There are plenty of other names, including state Attorney General Kamala Harris, former Los Angeles Mayor Antonio Villaraigosa, a bunch of Congress members including Loretta Sanchez and Adam Schiff and John Garamendi and Xavier Becerra, and even Republicans like former party chairman Duff Sundheim, Fresno Mayor Ashley Swearengin and San Diego County Assemblyman Rocky Chavez.

The reality is that if Brown wants the Senate seat, it’s almost certainly his.

He has coveted a Senate seat before. Back in 1982, he tried to move from the governor’s office to the Senate, only to be whipped by former San Diego Mayor Pete Wilson, who would himself become governor eight years later. It’s still the only loss of Brown’s 47-year political career.

Notoriously impatient, easily bored and always eager for new challenges, Brown could dominate the Senate race. But because Harris now employs Brown’s 2012 campaign manager and campaign spokesman, her presence means Brown won’t run, even though he’s said nothing on this.

Not only does he have more campaign money available than anyone else, but Brown sports an unusually high approval rating in every poll, his ratings higher than any other California figure.

Plus, Brown has moved the state’s nascent bullet train forward about as much as he can for the moment and has been stymied so far in advancing his “twin tunnels” water project.

And people his age (mid-70s) are much more common in the Senate than in governor’s mansions.

So, why isn’t he running? He would say it’s because he wants to finish what he started in 2010, when he began his second incarnation as governor. But maybe it’s also because he knows there are vulnerabilities in his record. One weakness: some of his appointments to key state jobs. This was never discussed in last year’s campaign, where the worst names Republican candidate Neel Kashkari called him were “lazy” and a “do-nothing advocate of the status quo.”

That was before Brown appointed non-Californian Leondra Kruger, who has never contested a legal case in California, to the state Supreme Court. No non-Californian in memory has ever been given a spot on the state’s highest court. The appointment was a slap in the face of the state’s huge corps of lawyers, who certainly believe many of them could do at least as good a job as someone who knows virtually nothing about California.

Then he named his former renewable energy adviser Michael Picker to replace the disgraced Michael Peevey as president of the vital and powerful state Public Utilities Commission. Peevey left after disclosure of private emails between him and officials of Pacific Gas & Electric Co. Since then, other emails have turned up showing he was also cozy with Southern California Edison Co. During the year Picker and Peevey were together on the five-member commission, Picker never voted against Peevey in any significant case.

There was also Brown’s reappointment of Robert Weisenmiller to head the state Energy Commission. Among other problems, Weisenmiller presided over awarding of multi-million dollar “hydrogen highway” grants despite the fact both he and Brown knew about serious conflicts of interest by one major recipient.
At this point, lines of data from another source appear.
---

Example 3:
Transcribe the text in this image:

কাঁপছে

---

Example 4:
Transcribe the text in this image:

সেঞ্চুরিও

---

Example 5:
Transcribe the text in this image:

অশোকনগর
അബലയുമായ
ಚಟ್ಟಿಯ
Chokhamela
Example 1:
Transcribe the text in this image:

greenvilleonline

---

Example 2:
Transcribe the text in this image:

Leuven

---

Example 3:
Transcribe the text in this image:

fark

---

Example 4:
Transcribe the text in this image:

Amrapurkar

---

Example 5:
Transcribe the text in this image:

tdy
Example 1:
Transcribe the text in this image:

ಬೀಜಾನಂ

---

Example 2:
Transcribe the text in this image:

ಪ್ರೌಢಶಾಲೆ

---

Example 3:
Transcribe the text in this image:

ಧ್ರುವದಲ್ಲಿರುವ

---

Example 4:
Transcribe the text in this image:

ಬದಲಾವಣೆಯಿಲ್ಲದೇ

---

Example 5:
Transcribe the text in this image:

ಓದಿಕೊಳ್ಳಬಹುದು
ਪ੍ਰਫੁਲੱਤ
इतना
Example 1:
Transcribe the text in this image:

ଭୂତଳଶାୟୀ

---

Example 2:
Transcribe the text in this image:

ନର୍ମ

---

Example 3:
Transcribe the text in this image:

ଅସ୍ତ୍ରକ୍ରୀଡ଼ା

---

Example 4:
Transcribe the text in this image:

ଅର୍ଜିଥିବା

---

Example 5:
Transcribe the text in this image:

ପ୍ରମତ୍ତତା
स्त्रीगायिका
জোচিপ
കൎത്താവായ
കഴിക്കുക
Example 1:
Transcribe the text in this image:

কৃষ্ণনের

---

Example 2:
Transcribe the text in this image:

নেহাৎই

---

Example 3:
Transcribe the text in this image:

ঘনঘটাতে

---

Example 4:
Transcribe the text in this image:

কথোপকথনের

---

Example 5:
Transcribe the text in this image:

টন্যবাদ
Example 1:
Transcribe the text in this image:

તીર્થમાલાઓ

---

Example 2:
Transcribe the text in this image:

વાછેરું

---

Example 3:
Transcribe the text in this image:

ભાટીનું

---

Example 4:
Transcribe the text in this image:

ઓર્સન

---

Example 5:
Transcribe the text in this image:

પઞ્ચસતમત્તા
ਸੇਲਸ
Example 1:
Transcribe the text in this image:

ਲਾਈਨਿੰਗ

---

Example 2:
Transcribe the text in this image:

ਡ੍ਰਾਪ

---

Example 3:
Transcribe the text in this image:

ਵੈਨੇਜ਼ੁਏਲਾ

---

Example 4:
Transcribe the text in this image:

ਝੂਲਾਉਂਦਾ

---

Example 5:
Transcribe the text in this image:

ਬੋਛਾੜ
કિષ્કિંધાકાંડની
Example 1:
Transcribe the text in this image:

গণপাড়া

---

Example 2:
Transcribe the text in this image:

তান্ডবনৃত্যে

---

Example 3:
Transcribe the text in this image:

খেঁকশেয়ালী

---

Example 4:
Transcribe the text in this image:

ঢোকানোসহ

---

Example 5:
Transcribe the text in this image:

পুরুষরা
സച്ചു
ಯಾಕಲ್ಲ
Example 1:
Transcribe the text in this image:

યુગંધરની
There have been other questionable appointments, too, some of them present and former Brown aides and cronies. He consistently refuses to discuss any beyond bland press releases announcing their appointments.

And there was his bill-signing message making it easier for parents to avoid getting their children vaccinated for diseases like measles and mumps, a possible factor in this winter’s measles outbreak.

So yes, Brown could likely be the top primary election vote-getter in the upcoming Senate race. But a little opposition research by any runoff opponent could make things at least a little unpleasant for Brown, and chances are he knows it.

Which could be one reason he’ll likely never run for office again.